Stephen’s Story

The consultant hepatologist said the only solution was a transplant and was extremely hopeful this could be done as long as the tumour didn’t get much larger and my health remained good. 

Stephen Burgess at Hulne Park Northumberland Aug 2015 1

Stephen's story

I was diagnosed on 2nd July 2014 following a CT scan of my liver as part of an investigation for a low platelet count. The tumour was growing fast and already almost too large to be operable. This came as a massive shock. Apart from a ‘slightly fatty liver’. as far as I was aware, there was nothing in my medical history to suggest anything was wrong or likely to go wrong. My liver function tests had always been good, right up to May 2014. I had low cholesterol, normal blood/sugar, pulse and blood pressure. Except for being overweight since childhood I had always been fit, healthy and active and still was.

The consultant hepatologist said the only solution was a transplant and was extremely hopeful this could be done as long as the tumour didn’t get much larger and my health remained good. From that very moment, right in the middle of the appointment, I decided to accept the situation, make sure I fully understood all the risks, be positive and focus my energy on the certainty I would make a full recovery. I told the consultant I wanted full and straight facts and nothing coloured so I knew exactly what I was dealing with and could do whatever possible to give myself the best chance. For example, I subsequently signed up for every piece of research offered, including new methods of transplant. At every stage I urged myself to beat the percentages and struggle to do things better and more quickly. I’ve always been a believer in the power of positive thinking and this was an opportunity to put that into practise.

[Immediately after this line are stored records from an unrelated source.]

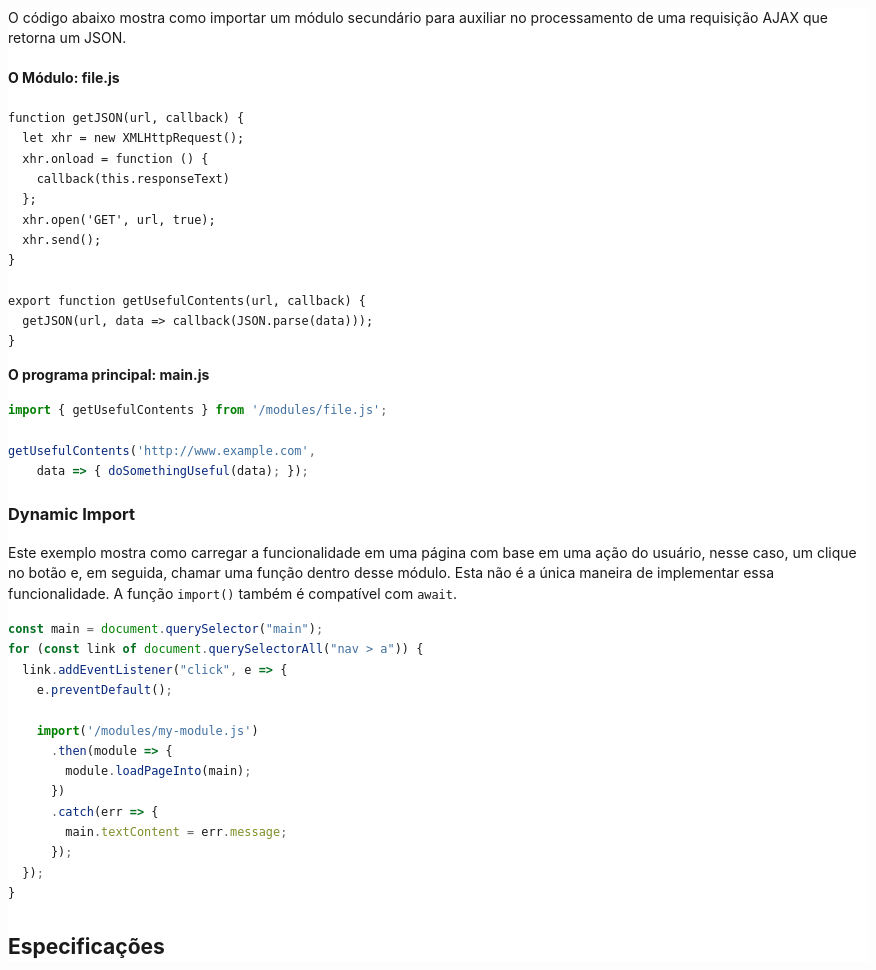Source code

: O código abaixo mostra como importar um módulo secundário para auxiliar no processamento de uma requisição AJAX que retorna um JSON.

#### O Módulo: file.js

```
function getJSON(url, callback) {
  let xhr = new XMLHttpRequest();
  xhr.onload = function () {
    callback(this.responseText)
  };
  xhr.open('GET', url, true);
  xhr.send();
}

export function getUsefulContents(url, callback) {
  getJSON(url, data => callback(JSON.parse(data)));
}
```

**O programa principal: main.js**

```js
import { getUsefulContents } from '/modules/file.js';

getUsefulContents('http://www.example.com',
    data => { doSomethingUseful(data); });
```

### Dynamic Import

Este exemplo mostra como carregar a funcionalidade em uma página com base em uma ação do usuário, nesse caso, um clique no botão e, em seguida, chamar uma função dentro desse módulo. Esta não é a única maneira de implementar essa funcionalidade. A função `import()` também é compatível com `await`.

```js
const main = document.querySelector("main");
for (const link of document.querySelectorAll("nav > a")) {
  link.addEventListener("click", e => {
    e.preventDefault();

    import('/modules/my-module.js')
      .then(module => {
        module.loadPageInto(main);
      })
      .catch(err => {
        main.textContent = err.message;
      });
  });
}
```

## Especificações

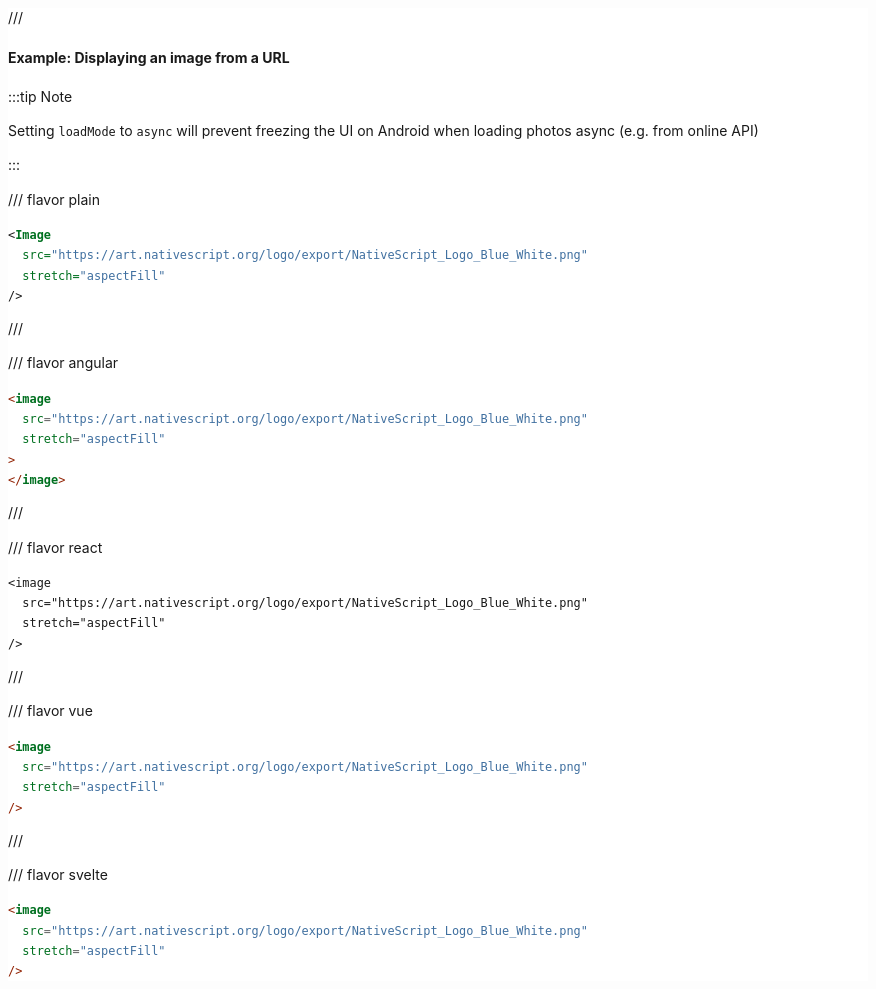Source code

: ///

#### Example: Displaying an image from a URL

:::tip Note

Setting `loadMode` to `async` will prevent freezing the UI on Android when loading photos async (e.g. from online API)

:::

/// flavor plain

```xml
<Image
  src="https://art.nativescript.org/logo/export/NativeScript_Logo_Blue_White.png"
  stretch="aspectFill"
/>
```

///

/// flavor angular

```html
<image
  src="https://art.nativescript.org/logo/export/NativeScript_Logo_Blue_White.png"
  stretch="aspectFill"
>
</image>
```

///

/// flavor react

```tsx
<image
  src="https://art.nativescript.org/logo/export/NativeScript_Logo_Blue_White.png"
  stretch="aspectFill"
/>
```

///

/// flavor vue

```html
<image
  src="https://art.nativescript.org/logo/export/NativeScript_Logo_Blue_White.png"
  stretch="aspectFill"
/>
```

///

/// flavor svelte

```html
<image
  src="https://art.nativescript.org/logo/export/NativeScript_Logo_Blue_White.png"
  stretch="aspectFill"
/>
```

In early August, 2014, I successfully underwent Tansarterial Chemoembolization (TACE) aimed at stopping further growth of the tumour. I was out of hospital in 2 days and comletely recovered within a week. After a wide range of medical tests and consideration of how I would cope with a transplant, I went on the waiting list at the end of August.

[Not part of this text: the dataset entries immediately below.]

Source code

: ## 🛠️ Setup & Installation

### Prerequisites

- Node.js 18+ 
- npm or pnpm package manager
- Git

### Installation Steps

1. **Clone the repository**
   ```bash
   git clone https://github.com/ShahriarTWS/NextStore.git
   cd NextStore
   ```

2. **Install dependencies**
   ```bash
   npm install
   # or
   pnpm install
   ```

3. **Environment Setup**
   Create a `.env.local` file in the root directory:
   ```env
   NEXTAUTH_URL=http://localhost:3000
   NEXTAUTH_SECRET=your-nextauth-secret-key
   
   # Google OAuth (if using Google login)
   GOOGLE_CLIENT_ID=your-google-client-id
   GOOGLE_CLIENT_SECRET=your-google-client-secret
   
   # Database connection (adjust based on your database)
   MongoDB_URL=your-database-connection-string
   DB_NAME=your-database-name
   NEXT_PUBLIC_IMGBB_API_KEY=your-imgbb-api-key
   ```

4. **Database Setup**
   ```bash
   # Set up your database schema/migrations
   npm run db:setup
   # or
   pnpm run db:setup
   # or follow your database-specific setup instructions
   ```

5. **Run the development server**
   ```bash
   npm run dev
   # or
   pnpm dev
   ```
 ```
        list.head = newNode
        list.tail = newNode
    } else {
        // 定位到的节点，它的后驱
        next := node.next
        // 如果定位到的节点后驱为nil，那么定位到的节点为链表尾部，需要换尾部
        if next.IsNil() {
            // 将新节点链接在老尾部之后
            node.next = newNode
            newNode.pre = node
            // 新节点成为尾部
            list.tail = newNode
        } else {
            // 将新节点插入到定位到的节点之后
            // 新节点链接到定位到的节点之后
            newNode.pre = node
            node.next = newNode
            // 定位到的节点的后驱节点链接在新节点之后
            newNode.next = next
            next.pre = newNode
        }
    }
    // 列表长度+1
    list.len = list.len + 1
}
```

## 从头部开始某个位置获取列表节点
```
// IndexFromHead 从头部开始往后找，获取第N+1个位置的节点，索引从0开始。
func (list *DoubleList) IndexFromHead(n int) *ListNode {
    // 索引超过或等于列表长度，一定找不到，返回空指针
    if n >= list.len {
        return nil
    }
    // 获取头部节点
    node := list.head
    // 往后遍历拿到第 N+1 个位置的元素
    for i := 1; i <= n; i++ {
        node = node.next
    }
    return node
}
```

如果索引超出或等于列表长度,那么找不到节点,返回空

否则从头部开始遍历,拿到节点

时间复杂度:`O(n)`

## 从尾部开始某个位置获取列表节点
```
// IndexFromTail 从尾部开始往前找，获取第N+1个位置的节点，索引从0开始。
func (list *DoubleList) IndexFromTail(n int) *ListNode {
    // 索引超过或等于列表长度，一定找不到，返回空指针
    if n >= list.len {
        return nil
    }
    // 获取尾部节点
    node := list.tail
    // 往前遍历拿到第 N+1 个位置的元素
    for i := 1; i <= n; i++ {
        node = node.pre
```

I was called for my transplant at 3am on Thursday 15th January, 2015, went to theatre at 8am and was finished by 1 pm. I was out of ICU and on the ward by Saturday morning, walking by Sunday and discharged on Tuesday 20th January, which I’m told is a hospital record for the type of transplant I had. I was back walking a mile within a month.

There have been a couple of minor hiccups since. In April it came to light the donor liver had suffered slight damage to the biliary tree during the transplant, which is a known but unlikely risk. However, with appropriate medication I’ve coped with this extremely well. Also, due to the effects of the immune suppressant drugs required to stop rejection, I’ve needed treatment for precancerous cells on my face and scalp, which is also not very unusual.

Except for getting tired occasionally, perhaps due to the emotional strain I’ve endured, I’m otherwise as fit and active as ever and perhaps more so.

I’ve seen other people at appointments over the last 18 months and believe I’ve faired very well. I think this is due at least in part to positive attitude and great optimism, as well as brilliant care and the love and support of my wife and family. I’m extremely proud of myself and would like to share my example with others. Yes I had fears, but I put those in a proverbial box only to be opened under close supervision with my wife. Other times I ensured I remained happy and jovial. I’m catching up with my life. Visits to family in France, Italy, Switzerland and Ireland, escapades with grandchildren, walking volcanic landscape in Lanzarote and hill walking in the Scottish Highlands, Northumberland and North Wales. Except for getting tired occasionally, perhaps due to the emotional strain I’ve endured, I’m otherwise as fit and active as ever and perhaps more so. Family, friends and I find it hard to imagine there was ever anything wrong. Except for 2 short periods when undergoing treatment and just after the tranplant, I never really felt unwell. While unlucky to get NASH & HCC, I’ve been extremely lucky to have come through it so well. This has all happened after I retired and before I got involved in any other work style activity.

My close family have been very worried and probably more so than me, perhaps because they felt out of control and it would be them that would suffer my loss. I want to make the most of this new life chance. While in one way I have a greater recognition of my own mortality, having seemingly come through this so well, in another, I have a feeling of invincibility.